Fans of Andrew Lloyd Webber often have difficulty defending Starlight Express, his roller-skating juggernaut which ran for 18 years. But, for many people in their 20s and 30s, Starlight was an entry visa to live theatre, coaxed by the spectacle and pop music which was then so rare in popular theatre (but which is now hard to avoid).
Although vastly down-sized from those maximilist days, this new touring production gives a sense of why it was such a landmark and why Trevor Nunn’s original thought of putting it on skates remains one of the great eurekas.
The limitations of the original show remain. The plot (boy train meets girl train, traditional diesel beats flashy electricity) runs in a strange space-time continuum, getting slower as the skating gets faster. The sound still insists on making it as hard as possible to hear Richard Stilgoe’s under-rated lyrics.

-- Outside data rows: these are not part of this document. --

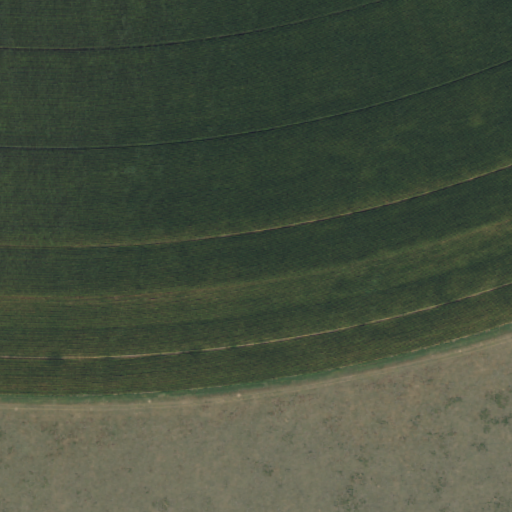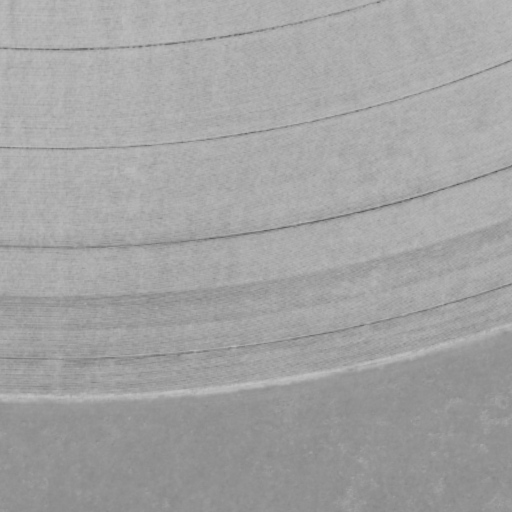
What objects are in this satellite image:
crop: (247, 187)
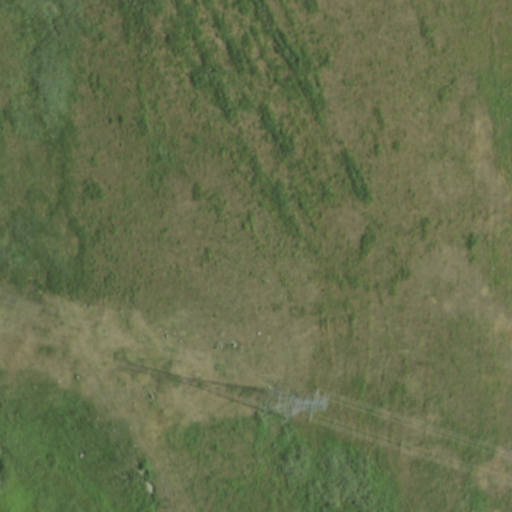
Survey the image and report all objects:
power tower: (276, 402)
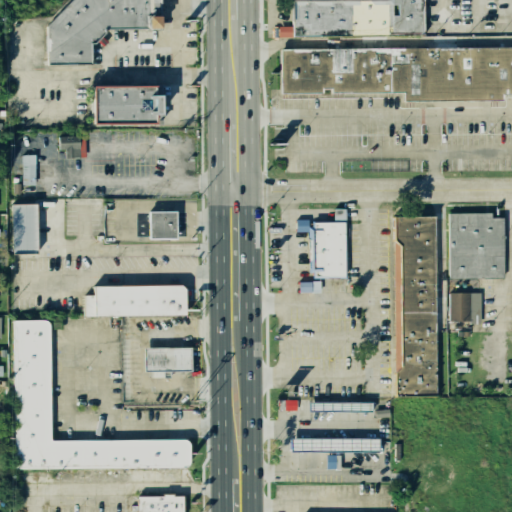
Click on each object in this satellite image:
building: (154, 7)
road: (439, 10)
road: (512, 12)
building: (352, 17)
building: (356, 17)
road: (261, 19)
building: (88, 24)
building: (91, 26)
road: (377, 41)
road: (201, 42)
road: (125, 44)
road: (261, 50)
road: (24, 54)
road: (178, 59)
building: (400, 71)
building: (400, 71)
road: (162, 75)
road: (202, 75)
road: (263, 84)
road: (400, 95)
road: (277, 102)
building: (117, 103)
road: (46, 109)
road: (277, 111)
road: (391, 113)
road: (259, 114)
road: (264, 116)
road: (415, 117)
road: (451, 117)
road: (486, 118)
road: (202, 128)
building: (72, 146)
road: (113, 148)
road: (264, 149)
road: (433, 149)
road: (382, 152)
building: (28, 169)
road: (335, 170)
road: (131, 181)
road: (202, 182)
road: (364, 186)
road: (264, 191)
road: (202, 201)
road: (173, 206)
road: (328, 214)
road: (202, 221)
road: (184, 224)
road: (55, 225)
road: (137, 225)
building: (163, 225)
building: (166, 225)
road: (84, 226)
building: (23, 228)
building: (23, 229)
road: (203, 237)
road: (287, 244)
building: (327, 246)
building: (474, 246)
building: (475, 246)
road: (136, 249)
road: (202, 249)
road: (266, 249)
building: (328, 250)
road: (218, 255)
road: (248, 256)
road: (202, 260)
road: (153, 274)
road: (203, 276)
road: (58, 284)
road: (441, 294)
building: (135, 301)
building: (137, 301)
road: (309, 301)
road: (203, 303)
road: (267, 303)
building: (410, 306)
building: (414, 306)
building: (463, 307)
building: (464, 307)
road: (203, 329)
road: (182, 332)
road: (328, 336)
road: (267, 340)
road: (69, 343)
road: (475, 349)
road: (205, 357)
building: (166, 358)
building: (167, 358)
road: (371, 362)
building: (1, 370)
road: (267, 377)
road: (267, 377)
road: (181, 384)
road: (207, 387)
road: (267, 404)
building: (336, 405)
building: (347, 406)
road: (207, 408)
building: (67, 418)
building: (68, 419)
road: (167, 425)
road: (267, 427)
road: (207, 428)
building: (322, 444)
road: (381, 448)
road: (268, 450)
road: (205, 460)
road: (269, 472)
road: (115, 486)
road: (203, 488)
road: (269, 490)
building: (155, 503)
building: (159, 503)
road: (203, 503)
road: (312, 504)
road: (269, 505)
road: (290, 508)
road: (203, 511)
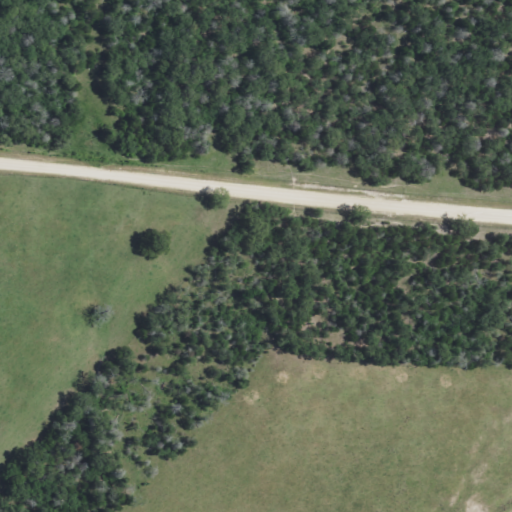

The music is a festival of drum machines, synth-harmonicas and echoed vocals and the lighting is part pop concert, part Vari-Lite expo. But even if director/choreographer Arlene Phillips’ claim that it’s been “completely updated” overstates it, the wow of seeing 25 dancers whizzing around on skates is hard to deny.
Legendary designer John Napier’s vast vision of nearly 30 years ago is handed over to lighting designer Nick Richings, who provides the visual extravagance and technical sophistication which was always the show’s primary appeal. Lloyd Webber’s score has plenty of the pop and rock pastiches that he had such a propensity for at that stage in his career, and “Electra” and the title song still give goosebumps.

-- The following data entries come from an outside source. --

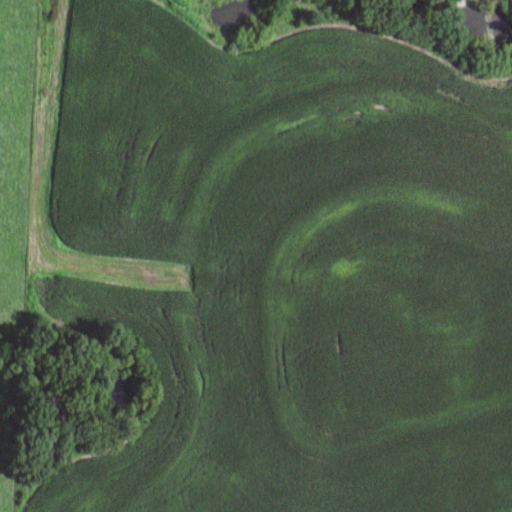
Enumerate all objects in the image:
road: (43, 260)
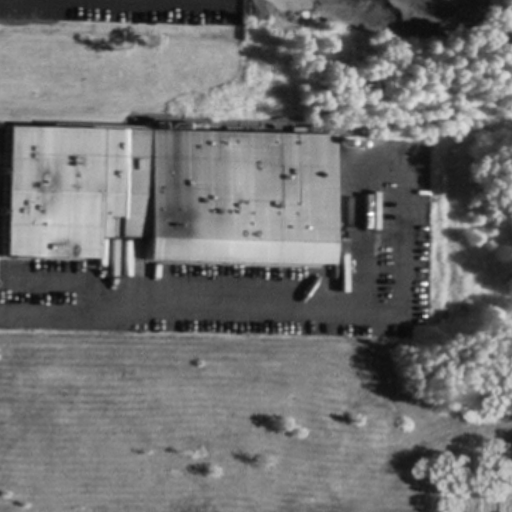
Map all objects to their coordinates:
road: (17, 2)
building: (166, 193)
building: (166, 195)
building: (159, 272)
road: (171, 305)
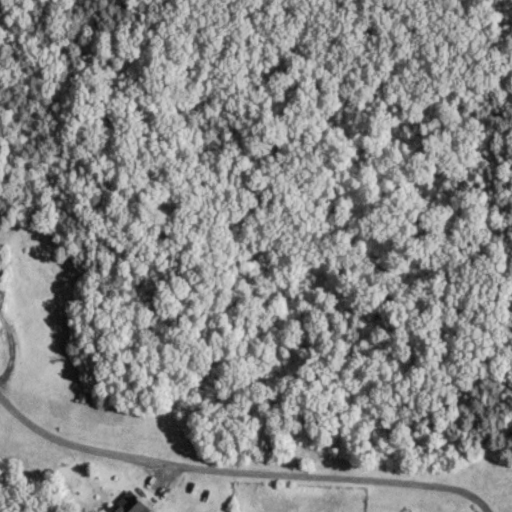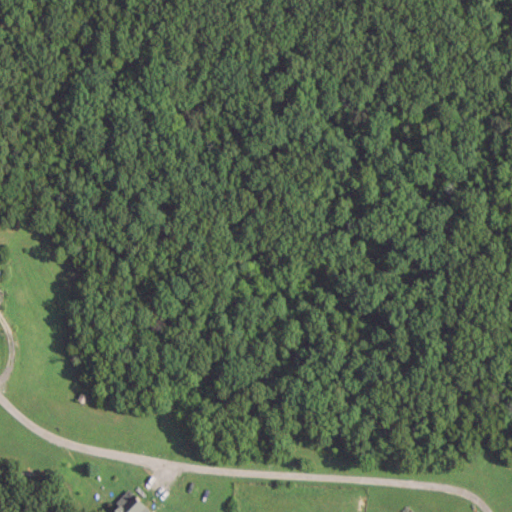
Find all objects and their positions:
road: (238, 475)
building: (127, 503)
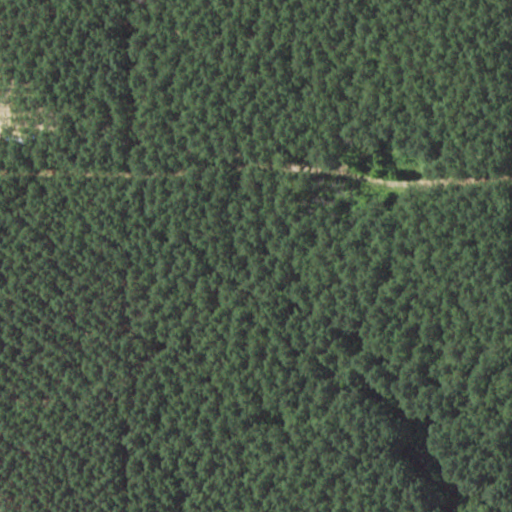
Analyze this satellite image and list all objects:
road: (250, 149)
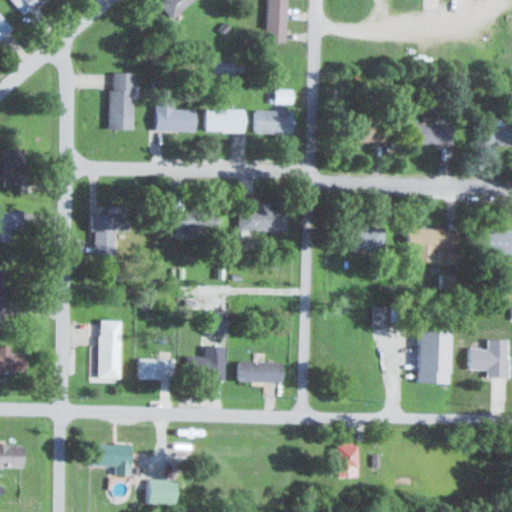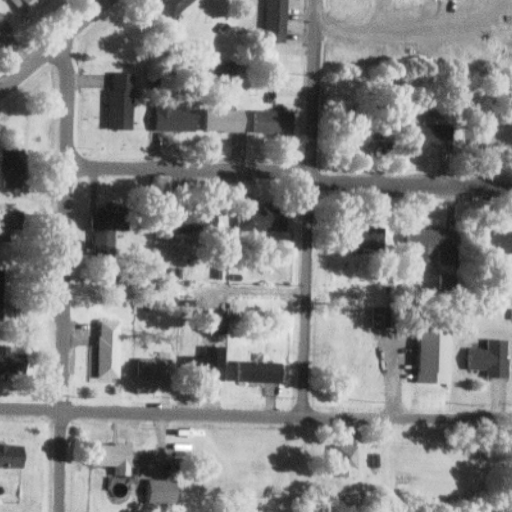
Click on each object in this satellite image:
building: (23, 3)
building: (172, 6)
building: (274, 20)
building: (3, 26)
road: (52, 44)
building: (222, 65)
building: (281, 94)
building: (118, 98)
building: (173, 118)
building: (222, 118)
building: (271, 119)
building: (363, 129)
building: (429, 132)
building: (492, 133)
building: (11, 166)
road: (287, 167)
road: (306, 207)
building: (260, 216)
building: (8, 219)
building: (192, 222)
building: (105, 227)
building: (359, 235)
building: (429, 239)
building: (495, 239)
road: (62, 276)
building: (213, 320)
building: (415, 341)
building: (106, 344)
building: (489, 357)
building: (10, 359)
building: (201, 366)
building: (153, 367)
building: (257, 370)
road: (255, 414)
building: (10, 453)
building: (112, 455)
building: (343, 460)
building: (159, 489)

An embarrassing We Will Rock You clap-clap-palms moment is the one total mis-fire, and post Ghost the video contributions look a bit ZX Spectrum. But an appealing new number has been added, composed by Alastair Lloyd Webber (the son to whom Andrew dedicated the revised version of 1992) although it replaces what was previously the best song in the show, “Next Time You Fall in Love”.
The present cast, many of whom have played the show all over the world, do terrifically well to get their performances seen above all the noise and flash, and are lead appealingly by Kristofer Harding and Amanda Coutts as Rusty and Pearl. Lothair Eaton as Poppa may not be able to dislodge the brilliance of Lon Satton from ones mind but runs him close. The star turn comes from Mykal Rand (Electra) who has the charisma to match his dancing and singing.
The show ends to a megamix (an idea it nicked from Joseph 20 years ago but which is now common currency), reminding us that the days of a show finishing and the cast bowing and leaving are long gone. But Starlight always was a dazzler, making up in lights and sound what it lacks in subtlety and storytelling. There’s no sign of this particular train being decommissioned for a while yet.